O aproveitamento da rede
Na simpática resposta que a Bomba ontem me dirigiu, diz-se a certa altura que "a blogosfera pode ser mais bem aproveitada por pessoas que não estão interessadas em revelarem nada delas próprias, mesmo quando assinam com o nome completo, ou por escritores que pretendem experimentar novas coreografias".
Sobre este último ponto, cem por cento de acordo, mas apenas numa dimensão experimental (draft for drafts). De resto, creio que as coreografias tradicionais, no caso da literatura, não se irão facilmente deslocar dos seus centros quase inevitáveis. Mesmo que, a pouco e pouco, a literatura deixe de se subsumir a grandes códigos - o que tem sido hábito nos dois últimos séculos - e se individualize mais radicalmente na sua própria e livre ficcionalidade, não penso que abandone os suportes que a constituíram (e constituem). Ou seja, escrever um texto estético para um livro vai continuar a ser um desejo do escritor e do seu auditório por muito bom tempo.
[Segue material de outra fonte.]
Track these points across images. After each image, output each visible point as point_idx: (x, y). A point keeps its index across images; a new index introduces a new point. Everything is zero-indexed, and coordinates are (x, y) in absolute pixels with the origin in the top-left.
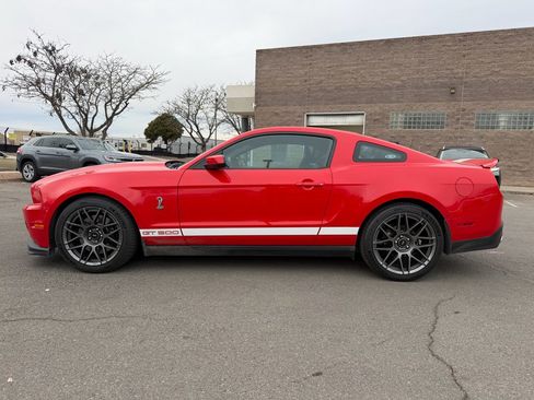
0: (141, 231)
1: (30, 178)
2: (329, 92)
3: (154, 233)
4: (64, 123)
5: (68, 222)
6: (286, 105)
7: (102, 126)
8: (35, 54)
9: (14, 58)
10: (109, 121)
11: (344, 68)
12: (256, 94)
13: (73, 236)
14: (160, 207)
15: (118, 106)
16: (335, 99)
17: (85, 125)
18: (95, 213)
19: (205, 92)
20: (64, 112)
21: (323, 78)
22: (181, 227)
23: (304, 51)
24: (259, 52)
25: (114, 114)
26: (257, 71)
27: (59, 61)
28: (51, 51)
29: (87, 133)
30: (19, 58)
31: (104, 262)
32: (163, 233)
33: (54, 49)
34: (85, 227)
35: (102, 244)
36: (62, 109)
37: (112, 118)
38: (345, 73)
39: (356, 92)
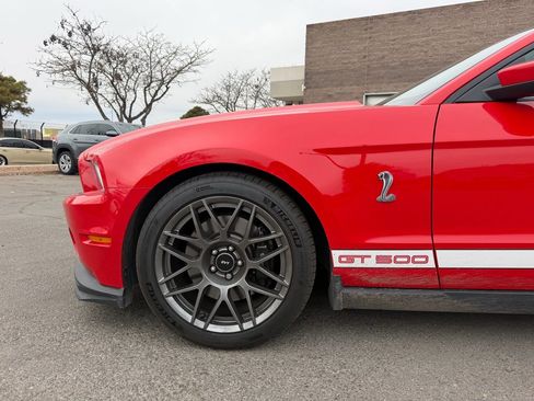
0: (336, 254)
1: (67, 170)
2: (393, 68)
3: (368, 259)
4: (101, 111)
5: (167, 232)
6: (341, 85)
7: (141, 114)
8: (70, 34)
9: (48, 38)
10: (149, 107)
11: (411, 41)
12: (306, 74)
13: (177, 264)
14: (385, 196)
15: (157, 92)
16: (400, 76)
17: (123, 112)
18: (230, 211)
19: (246, 77)
20: (100, 99)
21: (386, 53)
22: (434, 247)
23: (364, 23)
24: (309, 27)
25: (153, 101)
26: (307, 49)
27: (95, 42)
28: (87, 30)
29: (125, 121)
30: (53, 38)
31: (248, 325)
32: (388, 259)
33: (89, 28)
34: (204, 244)
35: (242, 282)
36: (99, 97)
37: (151, 104)
38: (412, 46)
39: (426, 67)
Sobre o primeiro ponto, penso que "o revelar-se algo de si próprio" é sempre a tarefa da linguagem, até porque ela não se quer apenas instrumental, mas antes e sobretudo construtora de mundos (foi isto que os Turns da segunda metade do século XX nos ensinaram). Esses mundos são complexos (são como as "opiniões", ou como o "quem" que as profere), mas remetem sempre, ainda que na sua fluidez mais impenetrável, para quem os enuncia. A auto-referencialidade, ou a esteticização da nossa interpretação, tende muitas vezes a sobrepor-se à ilusão de referentes físicos, claros e seguros. É por isso que, na capilaridade múltipla e rica da rede, o jogo do que se diz (e do que não se diz) se amalgama de um modo muito mais criativo do que no tradicional fechamento off-line.
Como se vê, dentro do meu leque de cepticismos, continuo algo optimista.